======== Extract ========

Week 1 Activity

Section 1.3 Week 1 Activity

Subsection 1.3.1 Hyperbolic Functions

Activity 1.3.1.

Calculate these limits.

\begin{equation*} \lim_{x \rightarrow 0} \frac{\sin x \sinh x}{x^2} \end{equation*}
\begin{equation*} \lim_{x \rightarrow 0} x^3 \coth x \end{equation*}
\begin{equation*} \lim_{x \rightarrow \infty} \frac{\sinh x}{\cosh x} \end{equation*}

Solution.

\begin{equation*} \lim_{x \rightarrow 0} \frac{\sin x \sinh x}{x^2} = \lim_{x \rightarrow 0} \frac{\sin x}{x} \frac{\sinh x}{x} = \lim_{x \rightarrow 0} \frac{\sin x}{x} \lim_{x \rightarrow 0} \frac{\sinh x}{x} = 1 \cdot 1= 1\\ \end{equation*}

This limit can be split up into two limits. For both \(\sin x\) and \(\sinh x\text{,}\) there are known limits for the ratio with \(x\) near zero.
\begin{equation*} \lim_{x \rightarrow 0} x^3 \coth x = \lim_{x \rightarrow 0} \frac{x}{\sinh x} x^2 \cosh x = = \left( \lim_{x \rightarrow 0} \frac{x}{\sinh x} \right) \left( \lim_{x \rightarrow 0} x^2 \right) \left( \lim_{x \rightarrow 0} \cosh x \right)= 1 \cdot 0 \cdot 1 = 0 \end{equation*}

By writing hyperbolic cotangent in terms of hyperbolic sine and cosine, this limit can also be split up. Then it uses the known limit for \(\frac{\sinh x}{x}\) and simply evaluate the other two pieces.

======== Supplied information ========

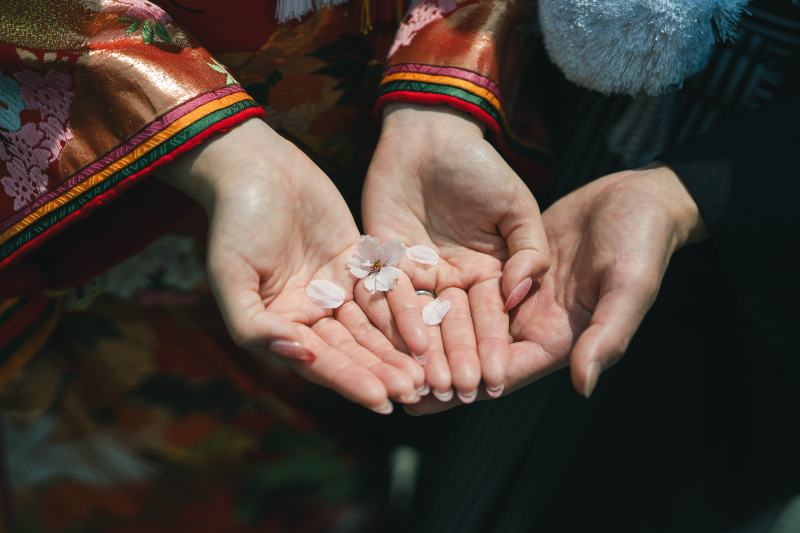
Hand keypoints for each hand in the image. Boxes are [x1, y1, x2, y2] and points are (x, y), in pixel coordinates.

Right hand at [158, 118, 423, 412]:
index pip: (320, 362)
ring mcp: (335, 287)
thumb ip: (254, 324)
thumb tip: (298, 355)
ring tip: (427, 369)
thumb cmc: (234, 222)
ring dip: (398, 347)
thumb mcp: (231, 276)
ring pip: (372, 324)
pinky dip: (403, 308)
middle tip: (415, 391)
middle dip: (382, 370)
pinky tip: (428, 326)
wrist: (255, 166)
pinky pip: (383, 289)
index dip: (350, 381)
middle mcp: (310, 312)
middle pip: (352, 349)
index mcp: (280, 323)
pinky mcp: (356, 261)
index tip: (382, 401)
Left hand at [360, 104, 548, 401]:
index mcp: (493, 275)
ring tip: (421, 384)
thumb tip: (516, 295)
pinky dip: (390, 319)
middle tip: (454, 394)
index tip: (495, 379)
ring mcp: (421, 275)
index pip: (495, 320)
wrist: (431, 132)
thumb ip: (530, 251)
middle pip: (456, 328)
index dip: (495, 349)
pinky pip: (387, 294)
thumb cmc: (482, 166)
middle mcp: (456, 282)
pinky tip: (389, 345)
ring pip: (421, 319)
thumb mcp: (519, 207)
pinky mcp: (386, 262)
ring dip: (422, 352)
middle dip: (456, 360)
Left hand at [407, 163, 708, 413]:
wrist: (636, 196)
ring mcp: (517, 296)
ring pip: (466, 322)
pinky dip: (438, 296)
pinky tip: (402, 300)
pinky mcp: (505, 268)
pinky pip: (468, 286)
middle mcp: (532, 322)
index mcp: (560, 336)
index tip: (428, 401)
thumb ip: (608, 334)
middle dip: (438, 370)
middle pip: (478, 353)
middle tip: (393, 385)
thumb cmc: (641, 239)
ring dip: (430, 338)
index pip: (509, 369)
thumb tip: (584, 386)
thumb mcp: (630, 285)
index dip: (470, 385)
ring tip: (385, 350)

========

§ The problem
Extend the hyperbolic limits activity, picking up right after its final sentence. The material has nothing to do with the hyperbolic limits activity.

§ Answer to this exercise
\begin{equation*} \lim_{x \rightarrow \infty} \frac{\sinh x}{\cosh x} = \lim_{x \rightarrow \infty} \frac{e^x - e^{-x}}{e^x + e^{-x}} = 1 \end{equation*}

For this limit, I can write the hyperbolics in terms of their exponential defintions and then use asymptotic analysis. I see that the numerator and denominator have the same order and both have leading coefficients \(1\text{.}\) (For limits at infinity, I will almost always rely on exponential definitions of the hyperbolics, either directly on indirectly.)

Activity 1.3.2.

Calculate these derivatives.

\begin{equation*} \frac{d}{dx} e^{\cosh x} \end{equation*}
\begin{equation*} \frac{d}{dx} \cosh (1 + x^2) \end{equation*}

Solution.

\begin{align*} \frac{d}{dx} e^{\cosh x} \amp = \frac{d}{du} e^u \Big|_{u = \cosh x} \frac{d}{dx} \cosh x\\ \amp = e^u \Big|_{u = \cosh x} \sinh x = e^{\cosh x} \sinh x \end{align*}

This is the chain rule with \(u = \cosh x\text{.}\)
\begin{align*} \amp \frac{d}{dx} \cosh (1 + x^2) = \frac{d}{du} \cosh u \Big|_{u = 1 + x^2} \frac{d}{dx} (1+x^2) \\ \amp = \sinh u \Big|_{u = 1 + x^2} (2x) = \sinh (1+x^2) (2x) = 2x \sinh (1+x^2) \end{align*}

This is the chain rule with \(u = 1+x^2\text{.}\)

Activity 1.3.3.

Calculate these integrals.

\begin{equation*} \int \sinh (x^6) x^5 dx \end{equation*}
\begin{equation*} \int \cosh^3 x \sinh 2x dx \end{equation*}

Solution.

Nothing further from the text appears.